» **Textauszug**
● ● ● ● ●

# Suche richtigen Treiber für Graka ProSavageDDR



## Nada (14. Dezember 2003)

Dank Absturz der gleiche Text also nochmal...
Anscheinend habe ich die falschen Treiber für meine Grafikkarte, denn der PC stürzt ständig mit (Driver) IRQL_NOT_LESS_OR_EQUAL ab. S3 Graphics bietet zwar eine Menge Downloads für Pro SavageDDR (420) an, aber die Bezeichnungen bringe ich nicht in Zusammenhang mit den Informationen im Gerätemanager.
Kann mir jemand sagen, wie ich an die korrekten Versionsinformationen etc. kommen kann?
Dank im Voraus
Nada


----------



## Georg Melher (15. Dezember 2003)

Auf der Grafikkarte sind ja Chips verbaut. Schaue mal welche Bezeichnungen dort zu finden sind und suche dann gezielt nach diesem Treiber. Als letzte Möglichkeit kannst Du auch den Kühlkörper abbauen, sofern einer verbaut ist...weiss nicht mehr, ob's damals Karten mit Kühler gab, ist schon so lange her.

● ● ● ● ●

» **Datenauszug**
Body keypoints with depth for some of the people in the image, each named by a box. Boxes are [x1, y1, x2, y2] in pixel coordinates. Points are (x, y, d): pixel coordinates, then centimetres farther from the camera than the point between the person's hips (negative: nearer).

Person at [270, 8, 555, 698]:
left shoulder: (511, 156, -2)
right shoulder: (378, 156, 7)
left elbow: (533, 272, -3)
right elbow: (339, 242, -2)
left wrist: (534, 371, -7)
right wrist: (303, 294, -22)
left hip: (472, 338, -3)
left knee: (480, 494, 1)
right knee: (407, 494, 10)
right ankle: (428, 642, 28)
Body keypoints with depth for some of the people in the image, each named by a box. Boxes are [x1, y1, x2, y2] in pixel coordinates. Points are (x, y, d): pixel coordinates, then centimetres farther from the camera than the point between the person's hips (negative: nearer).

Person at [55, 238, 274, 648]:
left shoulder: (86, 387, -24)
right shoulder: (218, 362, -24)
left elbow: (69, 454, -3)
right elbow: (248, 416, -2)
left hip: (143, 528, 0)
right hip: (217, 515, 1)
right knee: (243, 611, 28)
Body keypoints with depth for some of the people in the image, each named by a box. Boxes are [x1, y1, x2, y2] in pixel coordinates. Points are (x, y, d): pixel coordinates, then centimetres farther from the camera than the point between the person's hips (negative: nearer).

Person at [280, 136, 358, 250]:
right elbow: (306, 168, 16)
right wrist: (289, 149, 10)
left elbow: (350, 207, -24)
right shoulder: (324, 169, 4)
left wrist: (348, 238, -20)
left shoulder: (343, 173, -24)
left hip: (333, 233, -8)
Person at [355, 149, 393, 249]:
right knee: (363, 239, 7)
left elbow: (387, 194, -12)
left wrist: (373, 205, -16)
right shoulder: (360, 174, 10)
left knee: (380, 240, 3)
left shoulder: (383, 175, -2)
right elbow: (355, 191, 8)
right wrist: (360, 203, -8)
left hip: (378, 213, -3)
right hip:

● ● ● ● ●

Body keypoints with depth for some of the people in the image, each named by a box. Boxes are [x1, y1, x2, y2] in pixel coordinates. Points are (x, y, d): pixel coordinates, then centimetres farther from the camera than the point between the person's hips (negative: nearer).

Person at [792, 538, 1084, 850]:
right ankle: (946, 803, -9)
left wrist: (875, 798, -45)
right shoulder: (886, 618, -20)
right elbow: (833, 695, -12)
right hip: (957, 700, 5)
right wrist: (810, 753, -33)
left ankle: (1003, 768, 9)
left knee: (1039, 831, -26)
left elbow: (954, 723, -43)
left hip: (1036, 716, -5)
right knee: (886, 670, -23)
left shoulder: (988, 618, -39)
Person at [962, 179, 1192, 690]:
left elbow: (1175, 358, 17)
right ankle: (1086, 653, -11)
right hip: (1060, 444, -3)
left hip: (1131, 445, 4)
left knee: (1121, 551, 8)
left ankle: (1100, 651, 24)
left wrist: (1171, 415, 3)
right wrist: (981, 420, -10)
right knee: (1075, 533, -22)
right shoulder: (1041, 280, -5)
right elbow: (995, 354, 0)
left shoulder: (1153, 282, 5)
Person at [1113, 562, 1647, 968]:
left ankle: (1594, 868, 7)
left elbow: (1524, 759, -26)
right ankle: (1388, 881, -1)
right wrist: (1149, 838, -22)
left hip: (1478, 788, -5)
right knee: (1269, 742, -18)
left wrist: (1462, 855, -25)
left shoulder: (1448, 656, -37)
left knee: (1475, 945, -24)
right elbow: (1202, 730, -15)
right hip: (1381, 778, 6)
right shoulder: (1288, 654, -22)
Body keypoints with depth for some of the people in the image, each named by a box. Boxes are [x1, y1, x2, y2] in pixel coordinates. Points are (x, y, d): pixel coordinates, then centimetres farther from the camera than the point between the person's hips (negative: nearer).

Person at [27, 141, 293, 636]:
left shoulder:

● ● ● ● ●

» **Aufgaben**
(a) Geben Sie aus dem Forenthread zum Grafikkartentreiber den Abschnitt wortgetreu aus, der mit den Worten „# Suche richtigen“ beginnt und mit „etc. kommen kann?“ endet.
(b) Prüfen Sie anhand des Forenthreads zum Grafikkartentreiber, ob die folgenden Aussagen zutreffen, und belegen Sie jede Antwort mit den entscheidenden Worten aus dem Forenthread. (i) Nadas PC stürzt ständig mit der Meldung IRQL_NOT_LESS_OR_EQUAL ab. (ii) S3 Graphics bietet für Pro SavageDDR (420) nur einen einzigen Download an. (iii) Georg Melher weiß sicher, dass es damals Karten mit Kühler gab.
(c) Führen Sie den Forenthread zum Grafikkartentreiber im Anschluss an seinen letzten Satz weiter.

» **Lösungen**
(a)
# Suche richtigen Treiber für Graka ProSavageDDR



## Nada (14. Dezember 2003)

Dank Absturz der gleiche Text also nochmal...
Anscheinend habe ich die falschen Treiber für meine Grafikkarte, denn der PC stürzt ständig mit (Driver) IRQL_NOT_LESS_OR_EQUAL ab. S3 Graphics bietet zwar eine Menge Downloads für Pro SavageDDR (420) an, aber die Bezeichnungen bringe ich nicht in Zusammenhang mit den Informationen im Gerätemanager.
Kann mir jemand sagen, wie ich an die korrekten Versionsinformationen etc. kommen kann?

(b)
(i) Ja: „der PC stürzt ständig mit (Driver) IRQL_NOT_LESS_OR_EQUAL ab“
(ii) Nein: „S3 Graphics bietet zwar eine Menge Downloads für Pro SavageDDR (420) an“
(iii) Nein: „weiss nicht mehr, ob's damals Karten mit Kühler gab“

(c)
Ich habe nochmal geschaut. Wie es scheint, handelt es sich hierbei um einen OnBoard Chip...ist das richtig ?


----------



## Nada (18. Dezember 2003)

Danke für die antwort, aber das Problem hat sich (hoffe ich) gelöst. Beim keller aufräumen fand ich die Mainboard-CD und da die Graka eben onboard ist, waren die alten Treiber natürlich mit drauf. Die habe ich jetzt wieder installiert und bis jetzt funktioniert es.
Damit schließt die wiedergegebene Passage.